Samukelo Ndlovu, Qhawekazi Mahlalela and Rheyna Pattni – the Critical Apartheid Studies Group of the University of the Witwatersrand – are pleased to invite you to the conference “The Body is Present: Rethinking the Afterlives of Violence and Legacies of Oppression”, in partnership with IFAS-Research, the Innovation Foundation for Democracy and the Wits Humanities Graduate Centre.

The aim of this conference is to stage a multidisciplinary conceptual conversation to critically examine the afterlives of colonial-apartheid violence and the enduring legacies of systemic oppression in South Africa. Although these legacies often manifest through violent protests and demonstrations, as seen in #RhodesMustFall, #FeesMustFall, and Marikana—events that have shaped South Africa’s recent histories. In truth, etched into the bodies of black South Africans, are century old stories of oppression and resistance.

Further, our bodies mark the trajectory of our movements through time and space, whilst simultaneously marking that time and space with our presence. This interplay of hypervisibility and invisibility results in our current context wherein the violation of the black body remains the bedrock on which our conceptions of value, and power and legitimacy are rooted. Whether through ridicule, stereotypes, tropes, violations or brute force.

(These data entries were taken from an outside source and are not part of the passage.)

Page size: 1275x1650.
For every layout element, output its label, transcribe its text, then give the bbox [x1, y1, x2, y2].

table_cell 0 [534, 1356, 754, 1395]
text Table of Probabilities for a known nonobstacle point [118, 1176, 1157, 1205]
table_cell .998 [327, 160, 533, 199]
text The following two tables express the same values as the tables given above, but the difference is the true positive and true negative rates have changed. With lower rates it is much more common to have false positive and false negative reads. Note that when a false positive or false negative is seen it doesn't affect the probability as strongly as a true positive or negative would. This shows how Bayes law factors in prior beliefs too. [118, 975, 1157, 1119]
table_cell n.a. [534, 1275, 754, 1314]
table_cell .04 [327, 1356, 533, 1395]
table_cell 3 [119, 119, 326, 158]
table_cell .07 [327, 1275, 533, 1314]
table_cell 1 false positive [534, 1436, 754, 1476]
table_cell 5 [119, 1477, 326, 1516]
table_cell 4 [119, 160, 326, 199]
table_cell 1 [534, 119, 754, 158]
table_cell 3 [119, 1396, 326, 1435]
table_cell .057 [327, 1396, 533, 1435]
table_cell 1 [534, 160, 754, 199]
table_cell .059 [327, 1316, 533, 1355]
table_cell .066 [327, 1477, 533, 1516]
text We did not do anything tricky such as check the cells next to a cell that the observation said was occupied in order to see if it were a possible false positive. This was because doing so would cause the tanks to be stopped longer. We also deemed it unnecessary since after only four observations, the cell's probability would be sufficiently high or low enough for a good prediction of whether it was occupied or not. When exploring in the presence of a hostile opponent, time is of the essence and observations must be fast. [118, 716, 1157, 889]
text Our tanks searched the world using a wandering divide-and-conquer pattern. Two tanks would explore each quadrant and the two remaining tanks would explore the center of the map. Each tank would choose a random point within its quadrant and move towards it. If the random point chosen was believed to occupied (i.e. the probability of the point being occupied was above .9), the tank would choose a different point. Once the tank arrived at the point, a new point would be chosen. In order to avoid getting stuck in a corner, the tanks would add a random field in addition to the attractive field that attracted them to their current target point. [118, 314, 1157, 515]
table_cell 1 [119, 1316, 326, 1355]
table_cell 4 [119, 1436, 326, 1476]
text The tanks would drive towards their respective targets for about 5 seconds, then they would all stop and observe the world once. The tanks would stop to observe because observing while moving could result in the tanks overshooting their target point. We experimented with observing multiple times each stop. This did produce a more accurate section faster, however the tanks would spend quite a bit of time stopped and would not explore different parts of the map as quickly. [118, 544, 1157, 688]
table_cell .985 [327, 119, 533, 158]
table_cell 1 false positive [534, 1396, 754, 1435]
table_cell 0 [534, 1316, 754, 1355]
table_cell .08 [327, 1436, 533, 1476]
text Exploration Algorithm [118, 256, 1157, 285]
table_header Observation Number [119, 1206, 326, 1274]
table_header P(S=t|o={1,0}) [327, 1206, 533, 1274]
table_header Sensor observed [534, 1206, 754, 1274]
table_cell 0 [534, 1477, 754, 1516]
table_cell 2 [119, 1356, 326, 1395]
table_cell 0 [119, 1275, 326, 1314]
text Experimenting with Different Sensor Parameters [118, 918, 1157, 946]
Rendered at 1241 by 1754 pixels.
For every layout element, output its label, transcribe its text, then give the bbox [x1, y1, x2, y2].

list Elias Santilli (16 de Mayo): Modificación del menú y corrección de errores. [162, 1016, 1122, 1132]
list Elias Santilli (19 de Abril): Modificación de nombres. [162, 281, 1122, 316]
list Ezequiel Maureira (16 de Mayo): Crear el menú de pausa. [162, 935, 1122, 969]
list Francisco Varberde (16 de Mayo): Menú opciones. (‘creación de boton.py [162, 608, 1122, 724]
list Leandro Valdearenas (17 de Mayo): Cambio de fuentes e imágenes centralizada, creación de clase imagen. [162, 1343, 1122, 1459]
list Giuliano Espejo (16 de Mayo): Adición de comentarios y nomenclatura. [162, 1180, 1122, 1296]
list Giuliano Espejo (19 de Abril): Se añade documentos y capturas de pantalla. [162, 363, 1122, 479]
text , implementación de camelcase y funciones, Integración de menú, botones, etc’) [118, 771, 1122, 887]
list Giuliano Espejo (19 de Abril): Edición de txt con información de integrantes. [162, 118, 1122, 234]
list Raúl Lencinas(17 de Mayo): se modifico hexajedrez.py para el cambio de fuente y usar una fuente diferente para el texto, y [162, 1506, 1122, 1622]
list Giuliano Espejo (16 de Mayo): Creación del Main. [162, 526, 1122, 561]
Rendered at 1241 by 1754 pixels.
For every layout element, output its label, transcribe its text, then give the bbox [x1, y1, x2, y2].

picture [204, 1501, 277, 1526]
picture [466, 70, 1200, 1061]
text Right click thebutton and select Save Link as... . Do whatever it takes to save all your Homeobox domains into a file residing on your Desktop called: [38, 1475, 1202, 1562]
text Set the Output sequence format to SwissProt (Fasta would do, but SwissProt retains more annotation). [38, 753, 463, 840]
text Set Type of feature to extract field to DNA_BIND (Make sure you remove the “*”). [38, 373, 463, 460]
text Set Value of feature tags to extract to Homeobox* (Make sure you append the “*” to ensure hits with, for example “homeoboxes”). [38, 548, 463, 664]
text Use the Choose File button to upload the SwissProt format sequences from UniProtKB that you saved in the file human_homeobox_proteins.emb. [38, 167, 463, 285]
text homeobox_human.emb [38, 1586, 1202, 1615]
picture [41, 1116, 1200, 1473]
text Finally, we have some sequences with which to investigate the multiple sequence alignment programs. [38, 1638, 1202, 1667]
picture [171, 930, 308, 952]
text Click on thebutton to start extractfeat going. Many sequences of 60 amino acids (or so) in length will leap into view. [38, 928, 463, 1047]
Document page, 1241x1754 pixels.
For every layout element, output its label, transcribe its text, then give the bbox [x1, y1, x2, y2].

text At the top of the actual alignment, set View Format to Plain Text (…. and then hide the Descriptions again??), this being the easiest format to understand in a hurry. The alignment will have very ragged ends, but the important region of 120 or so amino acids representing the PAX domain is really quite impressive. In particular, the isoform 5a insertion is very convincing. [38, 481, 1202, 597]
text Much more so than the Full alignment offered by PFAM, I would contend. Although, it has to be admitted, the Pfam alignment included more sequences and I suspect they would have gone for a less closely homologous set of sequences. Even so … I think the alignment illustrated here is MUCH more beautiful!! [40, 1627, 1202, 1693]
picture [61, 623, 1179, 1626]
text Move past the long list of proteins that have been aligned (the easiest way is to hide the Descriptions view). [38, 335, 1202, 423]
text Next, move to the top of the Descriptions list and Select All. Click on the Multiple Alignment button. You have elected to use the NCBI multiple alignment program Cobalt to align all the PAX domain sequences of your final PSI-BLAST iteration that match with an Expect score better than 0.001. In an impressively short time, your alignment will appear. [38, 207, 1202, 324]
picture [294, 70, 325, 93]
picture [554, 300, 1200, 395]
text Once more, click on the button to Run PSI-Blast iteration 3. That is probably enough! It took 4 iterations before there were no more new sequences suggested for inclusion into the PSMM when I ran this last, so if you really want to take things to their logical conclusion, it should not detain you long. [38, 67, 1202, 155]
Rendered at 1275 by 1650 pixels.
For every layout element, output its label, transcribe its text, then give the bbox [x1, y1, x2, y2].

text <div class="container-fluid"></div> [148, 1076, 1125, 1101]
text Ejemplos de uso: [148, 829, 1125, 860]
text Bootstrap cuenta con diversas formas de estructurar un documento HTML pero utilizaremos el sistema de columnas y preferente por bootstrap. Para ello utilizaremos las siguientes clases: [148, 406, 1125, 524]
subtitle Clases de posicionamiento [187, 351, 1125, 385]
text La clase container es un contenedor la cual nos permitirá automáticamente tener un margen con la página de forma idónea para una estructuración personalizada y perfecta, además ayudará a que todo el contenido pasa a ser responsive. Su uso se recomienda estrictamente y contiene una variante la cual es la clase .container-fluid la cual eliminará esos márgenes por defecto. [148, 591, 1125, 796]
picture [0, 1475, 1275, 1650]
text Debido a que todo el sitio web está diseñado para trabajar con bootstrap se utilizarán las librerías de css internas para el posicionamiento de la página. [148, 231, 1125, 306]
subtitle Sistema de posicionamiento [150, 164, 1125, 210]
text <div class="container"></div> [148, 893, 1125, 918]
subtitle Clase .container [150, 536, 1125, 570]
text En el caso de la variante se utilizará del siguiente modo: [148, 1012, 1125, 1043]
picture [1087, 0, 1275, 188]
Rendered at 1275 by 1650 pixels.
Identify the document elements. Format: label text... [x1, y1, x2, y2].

This conference wants to want to consider what conceptions of freedom and corrective justice are adequate to address the embodied experience of black South Africans. What does it mean to centre bodily health and integrity in our conceptions of freedom and justice? In this conference, we are interested in not only the body – as it is present – but also in its shadows, silhouettes and shapeshifting. We seek to peek behind the veil of knowing, certainty and transparency. We encourage an attentiveness to embodied language: a slant, a shiver, silence. This move to expand the notions of legible narration of black lives opens the possibility for languaging new possibilities in the afterlife of immense trauma and violation. And in many ways, moves us closer to what we might in the future call ‘Critical Apartheid Studies’.